LL Flooring is shuttering the stores that F9 isn't buying. And it plans to temporarily lease back part of the space, 616,000 square feet, for two years at the distribution center it sold, according to CoStar data.

F9 and QTS didn't immediately respond to emails from CoStar News on Thursday seeking comment.

A number of retailers this year have filed for Chapter 11 bankruptcy protection and then opted to liquidate and close all their stores. And for a short time, that appeared to be LL Flooring's fate. The company filed for bankruptcy in August, saying it would just shut some locations and seek a buyer. Then came the twists and turns.

Surprise announcement

In early September, the retailer said it planned to wind down its entire business and close all 430 stores. Then, in a surprise announcement less than a week later, LL Flooring said it had struck a sales agreement for some stores with F9 that would keep the chain alive.

Sullivan, a critic of the company's management, has been trying to acquire LL Flooring for several years. He founded the company as Lumber Liquidators in 1994 and served as its CEO and president from that time until 2006, and then again from May to October of 2015.

Like many retailers, LL Flooring said it had suffered financially following the onset of the COVID-19 pandemic, woes it documented in court filings. But it had a challenging legacy, as well. In 2015 the chain was the subject of a scathing "60 Minutes" expose about dangerous levels of formaldehyde found in flooring it had brought in from China. The company changed its name to LL Flooring in the wake of that scandal.

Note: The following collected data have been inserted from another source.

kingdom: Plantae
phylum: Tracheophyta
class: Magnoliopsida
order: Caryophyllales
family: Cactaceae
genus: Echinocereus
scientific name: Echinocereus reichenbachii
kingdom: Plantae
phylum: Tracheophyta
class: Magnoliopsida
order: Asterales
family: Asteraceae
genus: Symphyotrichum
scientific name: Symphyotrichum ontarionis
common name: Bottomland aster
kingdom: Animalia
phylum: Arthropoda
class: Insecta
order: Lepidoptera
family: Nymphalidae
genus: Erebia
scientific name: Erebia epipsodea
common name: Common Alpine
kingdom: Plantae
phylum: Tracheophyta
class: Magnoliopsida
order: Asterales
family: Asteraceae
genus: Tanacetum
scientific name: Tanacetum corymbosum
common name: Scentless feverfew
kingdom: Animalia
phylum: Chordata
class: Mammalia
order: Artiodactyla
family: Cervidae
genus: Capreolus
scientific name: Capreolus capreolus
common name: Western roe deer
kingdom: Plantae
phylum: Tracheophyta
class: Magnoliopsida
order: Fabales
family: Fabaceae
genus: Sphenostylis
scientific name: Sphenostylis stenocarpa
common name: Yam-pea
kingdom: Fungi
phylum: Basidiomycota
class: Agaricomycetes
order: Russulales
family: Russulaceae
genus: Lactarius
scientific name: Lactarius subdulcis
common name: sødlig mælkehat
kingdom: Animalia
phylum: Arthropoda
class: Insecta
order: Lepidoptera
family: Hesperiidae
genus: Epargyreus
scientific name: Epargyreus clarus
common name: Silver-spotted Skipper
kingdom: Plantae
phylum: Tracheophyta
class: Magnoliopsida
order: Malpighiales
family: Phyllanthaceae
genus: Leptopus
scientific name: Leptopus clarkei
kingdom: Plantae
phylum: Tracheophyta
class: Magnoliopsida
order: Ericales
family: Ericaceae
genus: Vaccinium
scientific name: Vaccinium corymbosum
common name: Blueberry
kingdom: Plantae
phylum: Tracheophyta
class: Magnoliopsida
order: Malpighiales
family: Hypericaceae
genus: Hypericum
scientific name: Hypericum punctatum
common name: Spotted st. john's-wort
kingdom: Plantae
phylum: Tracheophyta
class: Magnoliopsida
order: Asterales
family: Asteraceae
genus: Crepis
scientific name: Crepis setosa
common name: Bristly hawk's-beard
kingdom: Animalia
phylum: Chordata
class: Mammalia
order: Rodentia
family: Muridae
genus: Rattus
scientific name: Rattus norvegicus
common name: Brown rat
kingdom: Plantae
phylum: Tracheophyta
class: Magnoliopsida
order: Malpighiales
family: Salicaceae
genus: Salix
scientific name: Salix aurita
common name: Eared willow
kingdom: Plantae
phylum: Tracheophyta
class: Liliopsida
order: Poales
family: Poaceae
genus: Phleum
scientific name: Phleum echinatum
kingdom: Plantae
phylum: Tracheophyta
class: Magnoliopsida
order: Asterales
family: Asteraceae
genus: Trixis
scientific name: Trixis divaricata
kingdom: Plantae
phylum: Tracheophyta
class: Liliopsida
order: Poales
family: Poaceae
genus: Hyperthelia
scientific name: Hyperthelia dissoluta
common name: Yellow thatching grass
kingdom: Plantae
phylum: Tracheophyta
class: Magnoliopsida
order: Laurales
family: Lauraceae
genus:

Jason Delves, president and CEO of F9 Brands, a F9 Investments unit, will serve as the CEO of the stores that have been acquired. He touted his career in the flooring business.

Enjoying synergies

"I have close to 25 years of experience in the flooring and related retail industry," Delves said in an affidavit filed with the bankruptcy court. "I have been an executive officer of various subsidiaries of F9, including Cabinets To Go, Southwind Building Products, LLC and Gracious Homes. Previously, I was the president of Beasley Flooring Products, Inc., a hardwood and engineering flooring products manufacturer and a supplier to the debtors during my tenure and president of BLC Hardwood Flooring, LLC, a hardwood flooring products manufacturer and also a supplier to the debtors during my tenure."

F9 is returning LL Flooring to its original name, Lumber Liquidators.

“Yellow and black is back,” the chain’s newspaper ad says. “The great deals that made Lumber Liquidators famous are back in 219 locations nationwide.”

F9 "believes that the acquired assets will enhance synergies with the rest of F9’s businesses," according to Delves, and is "forming a new entity to run operations of the 219 acquired stores."

F9 is also completing the acquisition of land adjacent to its distribution facility in Tennessee to build a new LL Flooring distribution center for the acquired stores following the expiration of the two-year lease with QTS, Delves said.